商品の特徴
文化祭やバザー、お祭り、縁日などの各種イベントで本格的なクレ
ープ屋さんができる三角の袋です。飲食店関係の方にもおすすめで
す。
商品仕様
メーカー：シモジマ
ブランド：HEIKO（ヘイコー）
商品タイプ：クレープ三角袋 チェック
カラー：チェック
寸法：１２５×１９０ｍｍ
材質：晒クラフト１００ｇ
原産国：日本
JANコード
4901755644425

Task details = Your answer must be the full listing above, reproduced exactly.

Result of this task =
商品の特徴
文化祭やバザー、お祭り、縁日などの各種イベントで本格的なクレ
ープ屋さんができる三角の袋です。飲食店関係の方にもおすすめで
す。
商品仕様
メーカー：シモジマ
ブランド：HEIKO（ヘイコー）
商品タイプ：クレープ三角袋 チェック
カラー：チェック
寸法：１２５×１９０ｍｍ
材質：晒クラフト１００ｇ
原産国：日本
JANコード
4901755644425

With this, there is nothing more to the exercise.